Updated 1:50am 9 March 2013

New war plaque in memory of Jarrow's fallen heroes

 From left, MP Stephen Hepburn, Coun Ken Stephenson, Coun Eileen Leask, Mayor of South Tyneside, and the Rev Roy Merrin

THE unveiling of a new war memorial in a town hall has marked the end of a three-year campaign by pensioner Robert Harvey.

He was eight when his Merchant Navy brother William, 21, lost his life in 1942 when his ship was torpedoed.

William had survived a similar sinking when one of his previous ships had been attacked by a U-boat. He appeared on a framed scroll of 238 names in Jarrow Town Hall of those lost in the Second World War. But Mr Harvey, who lives in Jarrow, said after refurbishment, the list was moved upstairs in the town hall.

“To see it I had to ask a member of staff to operate an electronic lock and they then stood next to you. It wasn’t a proper memorial,” said Robert.

Robert wrote to a dozen councillors and the issue went to the Jarrow and Boldon Community Area Forum, which raised a grant to produce a brass plaque memorial on a mahogany mount. It has now been unveiled in the town hall.

Another Jarrow resident, Vin Mullen, who has spent 15 years researching the town’s war losses, provided more than 100 names to add to the plaque, which now records 309 individuals.

“Now nobody is happier than me,” said Mr Harvey.

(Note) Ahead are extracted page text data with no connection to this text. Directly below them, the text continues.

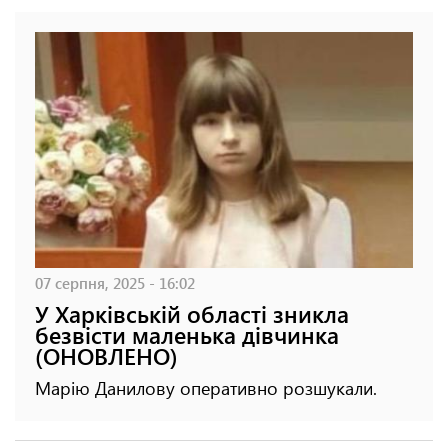
07 серпня, 2025 - 16:02
У Харківській області зникла
безвісти маленька дівчинка
(ОНОВЛЕНО)
Марію Данилову оперативно розшукали.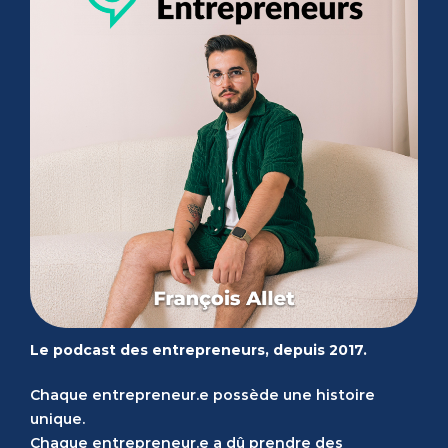
Le podcast des entrepreneurs, depuis 2017.
Chaque entrepreneur.e possède une histoire
unique.
Chaque entrepreneur.e a dû prendre des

The only war cenotaph in Jarrow town centre was erected in 1921 by the Palmers company in honour of its 1,543 employees from its Jarrow and Hebburn shipyards, iron and engine works who served in the First World War. The names of 145 who died are recorded. But Mr Mullen said his research has shown 836 people from Jarrow died in the First World War, plus 18 civilians, killed by a Zeppelin airship bombing raid. The total for the two world wars was 1,188. Mr Mullen said that, especially with the 100th anniversary next year of the start of the First World War, a new cenotaph was needed recording all of the names of those from the town who lost their lives in the two conflicts.

“Only 15% of those from the town who died are recorded and the rest have been forgotten,” he said.

“Jarrow was a working-class area and many men joined up. In the First World War almost every street lost someone.”

Mr Mullen said that there were also still 57 names missing from the new Second World War plaque.

A spokesman for South Tyneside Council said: “We are currently investigating the feasibility and potential funding opportunities of having over 300 names added to the Palmer’s war memorial in Jarrow, as well as establishing an electronic book of remembrance at the crematorium.”